Your Excellency, Mr. Batbold, Prime Minister of Mongolia,
Vice Chair of the Mongolia National Committee on Gender Equality
Distinguished Members of Parliament from Asia and the Pacific
Representatives of Governments, of Civil Society, Academia and the Media
Ladies and Gentlemen,
Welcome. I feel privileged to address you at this very important conference.
At the outset, I would like to congratulate the Prime Minister for his leadership in women’s issues and for his presence here today. I would like to express sincere gratitude and appreciation to the National Committee on Gender Equality for co-organizing this important forum. I would also like to thank the Global Programme for Electoral Cycle Support and especially the UNDP Asia-Pacific Regional Center in Bangkok for their very strong support in organizing this conference.
Ladies and Gentlemen,
Globally, less than 16 percent of all ministers around the world are women. Only around 5 percent of all heads of state and of government are female. Although the global community agreed to achieve a Millennium Development Goals target of 30% percent women in decision making positions by the year 2015, no region in the world is on track to achieve that goal. Women still remain sidelined from the key governing bodies that determine political, economic and social priorities.
Some skeptics will ask:
“Does it really matter that women are poorly represented in politics?”

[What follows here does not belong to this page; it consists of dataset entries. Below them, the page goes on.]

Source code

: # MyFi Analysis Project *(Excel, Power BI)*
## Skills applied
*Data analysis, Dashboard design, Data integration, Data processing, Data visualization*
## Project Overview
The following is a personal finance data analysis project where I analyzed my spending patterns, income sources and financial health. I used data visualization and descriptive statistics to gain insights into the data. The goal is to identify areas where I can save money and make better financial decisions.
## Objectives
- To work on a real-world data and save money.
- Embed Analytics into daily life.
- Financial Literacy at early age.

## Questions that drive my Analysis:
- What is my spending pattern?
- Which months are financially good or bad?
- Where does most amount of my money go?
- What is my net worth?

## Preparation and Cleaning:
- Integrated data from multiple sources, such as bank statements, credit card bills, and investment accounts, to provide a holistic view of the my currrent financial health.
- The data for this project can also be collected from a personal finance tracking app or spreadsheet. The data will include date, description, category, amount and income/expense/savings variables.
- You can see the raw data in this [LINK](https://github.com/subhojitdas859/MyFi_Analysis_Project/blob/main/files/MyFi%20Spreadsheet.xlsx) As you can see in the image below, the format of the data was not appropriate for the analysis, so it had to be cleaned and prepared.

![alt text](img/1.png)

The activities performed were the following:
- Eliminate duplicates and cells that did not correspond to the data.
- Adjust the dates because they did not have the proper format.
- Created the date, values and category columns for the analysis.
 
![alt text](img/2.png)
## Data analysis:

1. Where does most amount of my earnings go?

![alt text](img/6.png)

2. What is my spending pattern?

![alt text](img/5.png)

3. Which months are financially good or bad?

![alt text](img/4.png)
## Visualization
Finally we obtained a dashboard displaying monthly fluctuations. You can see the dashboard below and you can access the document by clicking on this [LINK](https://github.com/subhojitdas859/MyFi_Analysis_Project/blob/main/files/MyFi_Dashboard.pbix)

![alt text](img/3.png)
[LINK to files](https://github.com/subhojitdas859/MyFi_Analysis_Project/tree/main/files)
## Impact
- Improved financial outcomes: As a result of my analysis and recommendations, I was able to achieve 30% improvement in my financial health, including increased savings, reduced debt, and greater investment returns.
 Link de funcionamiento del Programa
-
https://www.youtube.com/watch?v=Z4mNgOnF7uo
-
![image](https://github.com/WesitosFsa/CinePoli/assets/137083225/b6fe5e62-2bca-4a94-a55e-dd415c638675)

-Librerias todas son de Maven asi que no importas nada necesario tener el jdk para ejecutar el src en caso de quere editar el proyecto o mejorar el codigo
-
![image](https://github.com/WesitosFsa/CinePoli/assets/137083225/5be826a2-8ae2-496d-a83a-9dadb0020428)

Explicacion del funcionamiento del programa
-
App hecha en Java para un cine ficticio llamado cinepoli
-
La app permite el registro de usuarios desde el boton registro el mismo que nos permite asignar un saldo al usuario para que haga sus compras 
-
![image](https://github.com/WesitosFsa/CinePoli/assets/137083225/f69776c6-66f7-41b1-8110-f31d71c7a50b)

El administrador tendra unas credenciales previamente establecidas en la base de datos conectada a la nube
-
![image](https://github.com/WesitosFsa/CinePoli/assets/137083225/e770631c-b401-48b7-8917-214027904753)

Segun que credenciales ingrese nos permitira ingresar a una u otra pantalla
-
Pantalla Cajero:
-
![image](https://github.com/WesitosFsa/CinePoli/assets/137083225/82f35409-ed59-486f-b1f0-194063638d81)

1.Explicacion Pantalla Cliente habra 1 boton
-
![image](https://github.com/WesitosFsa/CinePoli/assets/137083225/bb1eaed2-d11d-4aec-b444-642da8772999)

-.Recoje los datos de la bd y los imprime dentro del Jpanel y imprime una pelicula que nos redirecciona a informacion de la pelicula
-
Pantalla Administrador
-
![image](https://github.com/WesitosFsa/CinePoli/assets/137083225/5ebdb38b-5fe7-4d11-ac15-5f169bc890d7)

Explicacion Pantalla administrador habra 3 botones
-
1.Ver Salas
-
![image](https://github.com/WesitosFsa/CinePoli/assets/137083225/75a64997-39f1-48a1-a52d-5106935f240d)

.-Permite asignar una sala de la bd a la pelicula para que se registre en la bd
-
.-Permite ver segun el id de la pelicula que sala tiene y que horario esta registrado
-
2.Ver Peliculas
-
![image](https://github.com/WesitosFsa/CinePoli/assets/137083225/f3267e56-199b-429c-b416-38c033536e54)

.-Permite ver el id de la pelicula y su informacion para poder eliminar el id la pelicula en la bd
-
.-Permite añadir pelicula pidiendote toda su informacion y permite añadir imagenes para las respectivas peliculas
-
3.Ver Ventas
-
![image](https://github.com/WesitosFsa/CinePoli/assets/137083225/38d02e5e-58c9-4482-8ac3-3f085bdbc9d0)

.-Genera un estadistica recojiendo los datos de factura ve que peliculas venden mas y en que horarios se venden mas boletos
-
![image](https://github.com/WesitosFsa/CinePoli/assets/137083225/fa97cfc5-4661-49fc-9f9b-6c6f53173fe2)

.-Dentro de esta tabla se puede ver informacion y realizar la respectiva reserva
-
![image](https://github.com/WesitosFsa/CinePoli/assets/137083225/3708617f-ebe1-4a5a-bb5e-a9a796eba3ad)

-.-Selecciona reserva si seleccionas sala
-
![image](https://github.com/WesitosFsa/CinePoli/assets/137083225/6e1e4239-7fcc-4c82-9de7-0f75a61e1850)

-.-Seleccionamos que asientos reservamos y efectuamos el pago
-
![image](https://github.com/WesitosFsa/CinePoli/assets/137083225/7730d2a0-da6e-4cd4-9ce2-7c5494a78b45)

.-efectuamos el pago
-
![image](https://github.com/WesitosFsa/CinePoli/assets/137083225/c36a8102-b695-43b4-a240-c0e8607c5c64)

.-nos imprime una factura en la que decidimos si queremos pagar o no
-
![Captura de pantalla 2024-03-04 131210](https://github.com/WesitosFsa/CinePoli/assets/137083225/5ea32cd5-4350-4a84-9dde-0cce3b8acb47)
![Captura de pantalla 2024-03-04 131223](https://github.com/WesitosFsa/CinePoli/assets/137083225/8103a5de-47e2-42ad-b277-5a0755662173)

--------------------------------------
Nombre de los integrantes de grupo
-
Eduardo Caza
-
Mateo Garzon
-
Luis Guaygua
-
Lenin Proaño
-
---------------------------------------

Yes it does. How can we talk about democracy and good governance, if half of the world’s population do not have a chance to voice their opinions? How can we talk about equality, if they do not have the opportunity to participate and influence political and economic decisions that shape their own lives? How can we talk about gender responsive policy making if there are no women among the policy makers?
It matters very much that women are better represented in politics. It matters to women. It should matter to anyone who values democracy and equal opportunities for all of humankind.
It also matters to all of us here today: women leaders, academics, activists, politicians and development partners who have gotten together from 18 different countries in this Conference to network and exchange thoughts and ideas on how to make a difference in women’s political participation.
The Conference offers us an opportunity to learn and debate:
• How men and women can support women candidates.
• Once elected, what parliaments can do to empower women members of parliament.
• How women have built political careers outside the traditional and formal systems of support.
• The very important role of political parties in promoting the empowerment of women.
This regional gathering also provides you the opportunity to share knowledge and draw on regional experiences to develop action plans and concrete steps for your own countries on how to increase women’s representation in elected bodies.
For Mongolia, this conference on women’s political participation is very timely. Parliamentary elections are scheduled for June this year. Currently, with only 3 seats among 76 in its Khural occupied by women, Mongolia is way behind the global average of 20% women represented in parliament.
Strong steps have been taken to improve the situation. The recently approved election law includes a 20% quota for women candidates by political parties. This is very positive.
But, the real test is the actual election results. Political parties need to embrace women candidates and need to actively promote them. Women candidates need the means to access and pass their messages to their electorate. Ideally, finances should not be an obstacle. Nor should cultural norms. We sincerely hope that this conference will bring the much needed public awareness and political support that Mongolian women need to enter the Parliament this year and any other public office in the future.
Ladies and Gentlemen,
Without access to established networks of influence, limited resources, few role models and mentors, and in many cases limited family and community support, it is understandable that women’s participation in the political arena has remained woefully behind that of men. As the United Nations, we are keen to help reverse that.
While our conference is an important step towards charting a path for political equality in Asia, the real work begins in your home countries by encouraging women to step forward and take their rightful place in decision-making. We hope that this meeting will provide you the information and the networks that you will need in that next step. In moving forward, UNDP remains committed to working with all of you to empower women and increase their political participation.
In ending, on behalf of the United Nations Development Programme, I warmly welcome you to Mongolia and wish you all a pleasant stay and fruitful discussions over the next two days.